Notes d'identification :
1. Selon D’Arcy Thompson 1947, 268, le mullus du latin est la τρίγλη du grec (voir Arist. HA 591 a 12-13), que Louis 1969, 10, traduit par « trigle ». Ces deux termes désignent le rouget, dont on distingue deux espèces répandues sur nos côtes : l’une est le rouget-barbet de vase (Mullus barbatus Linné, 1758), que l’on trouve communément en Méditerranée ; l’autre, plus grand, est le rouget-barbet de roche ou surmulet (Mullus surmuletus Linné, 1758), qui vit sur la côte française de l’océan Atlantique, dans la Manche et la mer du Nord. C’est par le terme de surmulet que De Saint-Denis 1955, 58, traduit le mullus de Pline, né dans « l’océan septentrional ». Cependant, De Saint-Denis 1947, 69, avait posé la question d’une possible distinction faite déjà par les Anciens entre ces deux rougets.

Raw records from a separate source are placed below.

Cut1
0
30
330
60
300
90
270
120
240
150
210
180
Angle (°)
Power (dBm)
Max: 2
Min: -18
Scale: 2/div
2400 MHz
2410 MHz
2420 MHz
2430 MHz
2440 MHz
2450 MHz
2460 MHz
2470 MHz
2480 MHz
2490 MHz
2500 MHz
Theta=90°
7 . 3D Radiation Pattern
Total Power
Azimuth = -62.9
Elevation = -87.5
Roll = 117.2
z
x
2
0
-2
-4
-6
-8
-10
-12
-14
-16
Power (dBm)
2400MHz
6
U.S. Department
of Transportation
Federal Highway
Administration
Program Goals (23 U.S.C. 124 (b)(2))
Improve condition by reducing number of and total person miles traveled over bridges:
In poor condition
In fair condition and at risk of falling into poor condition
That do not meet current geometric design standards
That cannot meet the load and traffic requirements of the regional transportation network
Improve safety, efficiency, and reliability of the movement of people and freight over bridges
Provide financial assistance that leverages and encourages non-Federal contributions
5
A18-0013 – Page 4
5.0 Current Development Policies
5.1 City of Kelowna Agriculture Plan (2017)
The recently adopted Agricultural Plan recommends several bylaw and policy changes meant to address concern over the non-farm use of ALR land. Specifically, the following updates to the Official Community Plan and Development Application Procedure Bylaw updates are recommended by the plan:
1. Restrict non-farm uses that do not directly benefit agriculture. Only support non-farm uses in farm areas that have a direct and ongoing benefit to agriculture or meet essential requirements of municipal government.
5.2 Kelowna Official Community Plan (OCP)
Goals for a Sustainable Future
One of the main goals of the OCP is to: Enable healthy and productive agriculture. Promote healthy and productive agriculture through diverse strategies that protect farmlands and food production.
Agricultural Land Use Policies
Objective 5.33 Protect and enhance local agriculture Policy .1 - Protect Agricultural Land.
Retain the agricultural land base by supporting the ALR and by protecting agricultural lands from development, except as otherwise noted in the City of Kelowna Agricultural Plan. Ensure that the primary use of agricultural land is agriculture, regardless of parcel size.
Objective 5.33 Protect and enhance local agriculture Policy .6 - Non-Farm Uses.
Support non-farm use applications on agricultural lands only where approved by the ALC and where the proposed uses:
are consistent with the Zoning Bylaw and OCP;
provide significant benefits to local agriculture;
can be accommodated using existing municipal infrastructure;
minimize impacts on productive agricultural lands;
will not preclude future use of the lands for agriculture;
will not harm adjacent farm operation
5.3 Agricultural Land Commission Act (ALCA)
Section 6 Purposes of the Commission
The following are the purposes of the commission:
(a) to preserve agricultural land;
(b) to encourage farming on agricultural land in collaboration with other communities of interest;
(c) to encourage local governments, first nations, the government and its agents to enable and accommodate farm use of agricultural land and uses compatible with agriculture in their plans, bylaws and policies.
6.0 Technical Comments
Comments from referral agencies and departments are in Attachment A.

De fait, Pline (Plin. nat. 9, 64) – repris ici par Thomas de Cantimpré, cité dans le premier paragraphe de ce chapitre –, distingue plusieurs espèces de mulli dont il ne donne pas les noms, en fonction de ce qu’ils mangent : le « limon » ne serait-il pas la nourriture du rouget-barbet de vase ? Voir encore André 1986, 196, n. 364. Thomas de Cantimpré et Albert le Grand (AM 24, 82 (44) et AM 24, 78 (43)) consacrent tous deux un paragraphe au mulus et un autre au mullus, y donnant respectivement à peu près les mêmes informations et s’inspirant, pour le mulus, de Pline et, pour le mullus, d’Isidore de Séville. Or, le mullus de ces deux encyclopédistes est distingué du mulus par l’éditeur d’Albert le Grand, Stadler, cité par Kitchell & Resnick 1999, 1691 et n. 221, et identifié comme le grey mullet, le Mugil chelo Cuvier, 1829, c’est-à-dire un mulet à grosses lèvres. Au contraire, De Saint-Denis, dans l’ouvrage cité plus haut, a soutenu que le mullus de Pline ne pouvait pas être un mulet. Il est difficile de dire si Thomas de Cantimpré distingue clairement les deux poissons.
Notes d'explication :
2. Cette caractéristique est partagée par les deux types de rougets-barbets, de vase et de roche. |
3. Cette remarque ne correspond ni au rouget-barbet de vase, ni au rouget-barbet de roche, qui vivent au fond de l’eau. |
4. Voir aussi Sénèque, qui développe longuement l’exemple du surmulet agonisant pour blâmer les excès de la sensualité : In cubili natant pisces, et sub ipsa mensa capitur qui statim transferatur in mensam: parum uidetur recens mullus, nisi qui in conuiuae manu moritur; uitreis ollis inclusi afferuntur et obseruatur morientium color, quem in multas mutationes mors luctante spiritu uertit [...] Nihil est, inquis, mullo expirante illis formosius ; ipsa colluctatione animae deficientis rubor primum, deinde pallor suffunditur, squamaeque uariantur et incertas facies inter uitam ac mortem coloris est uagatio (Sen. nat. 3, 17-18) : « On fait nager le poisson en chambre. Attrapé sous la table, il est aussitôt servi sur la table. On ne trouve pas assez frais le surmulet qui ne meurt pas dans la main d’un convive. On apporte les poissons enfermés dans des bocaux de verre et pendant qu’ils meurent, on observe leur couleur, les nuances variées par lesquelles les fait passer la lutte de la vie contre la mort […]. Il n’est rien, dit-on, de plus beau qu’un surmulet expirant. Dans l’effort désespéré qu’il fait pour retrouver le souffle qui lui manque, il se colore d’abord en rouge ; la pâleur se répand ensuite sur son corps et ses écailles prennent des nuances variées. Pendant qu’il est entre la vie et la mort, sa couleur passe par une série d’aspects indécis. » (Oltramare 1929, 133-134).